--- Verilen Alıntı ---

Endülüs ve Maveraünnehir başta olmak üzere Selçuklu, Osmanlı, Hindistan, Balkanlar, Ortadoğu, Afrika coğrafyasında başarı ile uygulanan sistemler, geçmiş birikimler dikkate alınmalıdır. Başka toplumların, kültür ve medeniyetlerin erdemleriyle buluşmayı, birlikte hareketi, davranışı, çalışmayı sağlayacak “Küresel Düşünme Sistemi” küreselleşme için ihtiyaçtır, tesisi de mümkündür. Yapılan birçok araştırma, çalışma küresel anlamda insanlığın bu tür bir arayış içerisinde olduğu göstermektedir. Bir gurup Avrupalı aydın Dünya Ahlakı hakkında Açıklama başlığı altında küreselleşmenin bir dünya ahlakı arama noktasına getirdiğini ifade ederek kapsamlı bir deklarasyonu hazırlamışlardır. Doğru, iyi ve gerçeğin herkese ait olduğunu, küresel egemen güçlerin kontrol edilmesi gerektiğini, insanlığın geleceği için adaletin tesisini, dinin korunması gerektiğini vurgulamışlardır. Küresel bir düşüncenin açılımını ortaya koymuşlardır (Onat, H., 2020)

---

__İş Emri 1__:
Kayıtlarda "Item - energy" ifadesini içeren satırdan başlayıp "Noted: rpm 100" ifadesini içeren satırla biten satırları, boş satırları atlayarak, satır numarası için "Sıra" ve satırın kendisi için "Satır" sütunlarından oluşan bir Markdown tablosu olarak biçimlendirin.
__İş Emri 2__:
Küreselleşme ve küresel düşünme üzerine olan metni kaldığı yerden sürdürün.

--- Sağlanan Veriler ---

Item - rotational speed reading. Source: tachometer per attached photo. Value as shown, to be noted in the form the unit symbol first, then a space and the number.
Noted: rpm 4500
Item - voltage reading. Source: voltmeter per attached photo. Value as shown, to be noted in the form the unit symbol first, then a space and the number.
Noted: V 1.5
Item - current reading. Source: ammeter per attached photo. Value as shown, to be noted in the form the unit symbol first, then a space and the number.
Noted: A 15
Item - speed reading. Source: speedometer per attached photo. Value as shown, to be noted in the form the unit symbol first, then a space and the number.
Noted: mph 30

---
--- Sağlanan Veriler ---

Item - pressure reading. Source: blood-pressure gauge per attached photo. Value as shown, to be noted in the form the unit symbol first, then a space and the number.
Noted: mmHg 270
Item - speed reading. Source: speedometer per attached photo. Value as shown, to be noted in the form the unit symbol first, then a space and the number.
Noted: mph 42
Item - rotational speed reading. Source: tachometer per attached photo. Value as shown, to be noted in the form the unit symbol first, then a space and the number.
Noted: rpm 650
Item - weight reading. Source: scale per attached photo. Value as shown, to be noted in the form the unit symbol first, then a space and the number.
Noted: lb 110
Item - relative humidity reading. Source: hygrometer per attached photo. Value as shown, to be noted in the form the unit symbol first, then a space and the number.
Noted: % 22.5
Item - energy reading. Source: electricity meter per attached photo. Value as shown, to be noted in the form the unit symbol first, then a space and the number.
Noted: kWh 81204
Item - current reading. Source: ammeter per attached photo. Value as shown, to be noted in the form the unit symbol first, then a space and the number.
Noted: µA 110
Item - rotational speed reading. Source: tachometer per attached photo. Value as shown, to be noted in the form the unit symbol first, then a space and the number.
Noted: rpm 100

---
--- Sağlanan Veriler ---

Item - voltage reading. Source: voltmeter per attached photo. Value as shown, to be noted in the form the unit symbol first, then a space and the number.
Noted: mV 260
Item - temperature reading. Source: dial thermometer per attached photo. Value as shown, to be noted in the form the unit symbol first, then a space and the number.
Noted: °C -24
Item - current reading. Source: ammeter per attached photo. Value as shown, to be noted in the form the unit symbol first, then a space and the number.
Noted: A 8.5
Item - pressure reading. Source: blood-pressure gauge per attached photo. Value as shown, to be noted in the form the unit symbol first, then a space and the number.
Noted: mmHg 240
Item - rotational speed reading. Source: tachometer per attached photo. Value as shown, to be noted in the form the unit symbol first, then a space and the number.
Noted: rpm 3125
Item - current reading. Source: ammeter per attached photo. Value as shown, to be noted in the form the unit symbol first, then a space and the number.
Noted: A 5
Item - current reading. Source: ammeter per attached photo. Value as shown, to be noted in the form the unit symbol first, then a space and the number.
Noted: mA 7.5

---

__Görev Yanıtı 1__:
| Sıra | Satır |
|---|---|
| 1 | Item - energy reading. Source: electricity meter per attached photo. Value as shown, to be noted in the form the unit symbol first, then a space and the number. |
| 2 | Noted: kWh 81204 |
| 3 | Item - current reading. Source: ammeter per attached photo. Value as shown, to be noted in the form the unit symbol first, then a space and the number. |
| 4 | Noted: µA 110 |
| 5 | Item - rotational speed reading. Source: tachometer per attached photo. Value as shown, to be noted in the form the unit symbol first, then a space and the number. |
| 6 | Noted: rpm 100 |

__Görev Yanıtı 2__:
Küresel Düşünme Sistem, KDS, küresel zihniyetin tasavvuru ve inşasında önemli bir yer tutacaktır. İnsan, çevre, aile, toplum, devlet, siyaset, ekonomi, ilim, kültür, teknoloji, şehir, gibi her konunun, mekanın, sahanın yer aldığı bir düşünce sistemi üretilmeli, içselleştirilmelidir. Yeryüzünde yaşayan her kişi, topluluk bu sistemle bütünleşecektir. KDS adaleti, insafı, erdemi, birlikte yaşamayı, birlikte var olmayı sürdürebilir yöntemlerle tanımlayacaktır, önerecektir, her kişi, kesim kendini bulacaktır, katılım imkanı sağlanacaktır.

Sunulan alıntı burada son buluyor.